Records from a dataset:
——————————
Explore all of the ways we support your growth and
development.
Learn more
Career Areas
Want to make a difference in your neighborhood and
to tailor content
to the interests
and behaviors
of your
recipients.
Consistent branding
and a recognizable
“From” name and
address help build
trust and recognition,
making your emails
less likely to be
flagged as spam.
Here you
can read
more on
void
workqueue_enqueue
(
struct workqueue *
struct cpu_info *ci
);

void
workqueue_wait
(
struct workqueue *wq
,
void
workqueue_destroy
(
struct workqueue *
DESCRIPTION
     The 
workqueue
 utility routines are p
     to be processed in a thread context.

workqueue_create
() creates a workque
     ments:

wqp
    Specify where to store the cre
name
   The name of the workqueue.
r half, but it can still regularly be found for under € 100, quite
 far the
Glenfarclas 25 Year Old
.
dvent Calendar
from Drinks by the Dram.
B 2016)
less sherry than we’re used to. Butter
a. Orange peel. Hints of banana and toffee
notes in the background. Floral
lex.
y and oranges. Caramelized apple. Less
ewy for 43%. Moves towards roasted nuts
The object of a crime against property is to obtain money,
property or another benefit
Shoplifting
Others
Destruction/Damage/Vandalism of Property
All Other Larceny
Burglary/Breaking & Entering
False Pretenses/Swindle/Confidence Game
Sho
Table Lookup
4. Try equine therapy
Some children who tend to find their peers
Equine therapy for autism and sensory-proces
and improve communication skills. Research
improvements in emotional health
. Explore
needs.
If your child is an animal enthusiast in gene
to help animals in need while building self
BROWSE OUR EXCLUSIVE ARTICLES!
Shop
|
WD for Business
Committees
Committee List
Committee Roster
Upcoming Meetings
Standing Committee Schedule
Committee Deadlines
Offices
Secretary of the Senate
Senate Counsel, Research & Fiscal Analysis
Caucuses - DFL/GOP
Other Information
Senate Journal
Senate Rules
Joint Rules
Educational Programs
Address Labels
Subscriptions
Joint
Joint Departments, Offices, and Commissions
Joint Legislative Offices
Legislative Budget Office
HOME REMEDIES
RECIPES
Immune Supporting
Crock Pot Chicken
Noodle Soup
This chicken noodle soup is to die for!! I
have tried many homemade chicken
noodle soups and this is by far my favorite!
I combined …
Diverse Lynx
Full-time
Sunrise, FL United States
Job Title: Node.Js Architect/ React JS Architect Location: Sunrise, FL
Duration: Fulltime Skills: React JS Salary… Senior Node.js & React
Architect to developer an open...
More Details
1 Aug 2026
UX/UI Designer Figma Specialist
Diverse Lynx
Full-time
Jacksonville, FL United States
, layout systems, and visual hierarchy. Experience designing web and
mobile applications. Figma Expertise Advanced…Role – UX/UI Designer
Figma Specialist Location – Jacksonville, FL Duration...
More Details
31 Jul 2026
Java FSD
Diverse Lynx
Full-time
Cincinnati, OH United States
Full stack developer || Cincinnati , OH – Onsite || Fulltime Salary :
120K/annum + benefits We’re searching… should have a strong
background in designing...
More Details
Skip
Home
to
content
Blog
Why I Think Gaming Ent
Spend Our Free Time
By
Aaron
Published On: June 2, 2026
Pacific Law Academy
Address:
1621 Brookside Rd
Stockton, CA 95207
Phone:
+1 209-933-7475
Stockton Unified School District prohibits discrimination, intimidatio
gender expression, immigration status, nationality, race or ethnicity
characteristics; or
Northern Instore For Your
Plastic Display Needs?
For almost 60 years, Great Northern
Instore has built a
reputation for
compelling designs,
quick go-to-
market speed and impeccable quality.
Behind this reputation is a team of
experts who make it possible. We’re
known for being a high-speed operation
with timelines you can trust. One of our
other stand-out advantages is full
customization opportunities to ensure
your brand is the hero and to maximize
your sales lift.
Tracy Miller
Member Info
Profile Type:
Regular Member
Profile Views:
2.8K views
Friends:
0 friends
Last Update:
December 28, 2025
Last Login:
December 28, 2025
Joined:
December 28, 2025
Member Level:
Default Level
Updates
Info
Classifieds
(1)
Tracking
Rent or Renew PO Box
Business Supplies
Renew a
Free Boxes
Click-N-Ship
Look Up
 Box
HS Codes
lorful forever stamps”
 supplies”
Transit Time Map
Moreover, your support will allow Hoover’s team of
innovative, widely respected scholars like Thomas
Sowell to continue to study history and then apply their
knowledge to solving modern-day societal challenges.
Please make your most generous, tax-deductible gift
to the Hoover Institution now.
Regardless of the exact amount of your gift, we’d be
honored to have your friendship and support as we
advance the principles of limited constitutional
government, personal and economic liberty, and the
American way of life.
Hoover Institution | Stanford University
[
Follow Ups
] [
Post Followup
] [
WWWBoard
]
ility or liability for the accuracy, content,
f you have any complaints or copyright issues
——————————
* _Request_:
Copy out everything from the start of the rows down to the line containing "struct cpu_info *ci", changing "emails" to "messages" and leaving all else as it is.

* _Solution below_:
Explore all of the ways we support your growth and
development.
Learn more
Career Areas
Want to make a difference in your neighborhood and
to tailor content
to the interests
and behaviors
of your
recipients.
Consistent branding
and a recognizable
“From” name and
address help build
trust and recognition,
making your messages
less likely to be
flagged as spam.
Here you
can read
more on
void
workqueue_enqueue
(
struct workqueue *
struct cpu_info *ci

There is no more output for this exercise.